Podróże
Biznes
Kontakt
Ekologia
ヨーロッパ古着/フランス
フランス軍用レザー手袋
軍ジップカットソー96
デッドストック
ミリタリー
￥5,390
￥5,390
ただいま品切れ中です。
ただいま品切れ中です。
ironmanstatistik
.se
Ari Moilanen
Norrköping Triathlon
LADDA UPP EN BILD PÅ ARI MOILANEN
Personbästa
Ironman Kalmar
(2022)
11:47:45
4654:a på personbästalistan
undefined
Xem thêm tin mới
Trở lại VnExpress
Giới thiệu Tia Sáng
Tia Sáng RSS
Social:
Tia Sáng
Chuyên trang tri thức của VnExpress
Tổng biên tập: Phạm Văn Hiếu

▬▬▬

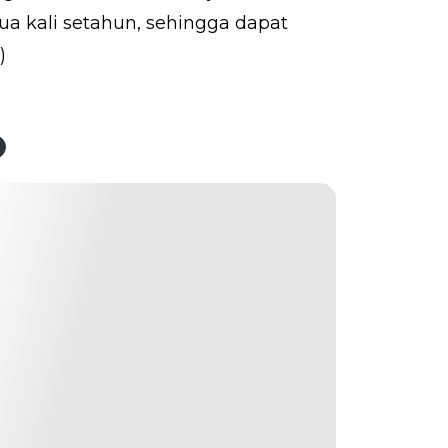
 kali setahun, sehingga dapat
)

▬▬▬

▸ EXERCISE GOAL
The answer must be one number: how many lines in the records above contain "Sáng".

▸ SOLVED PROBLEM
3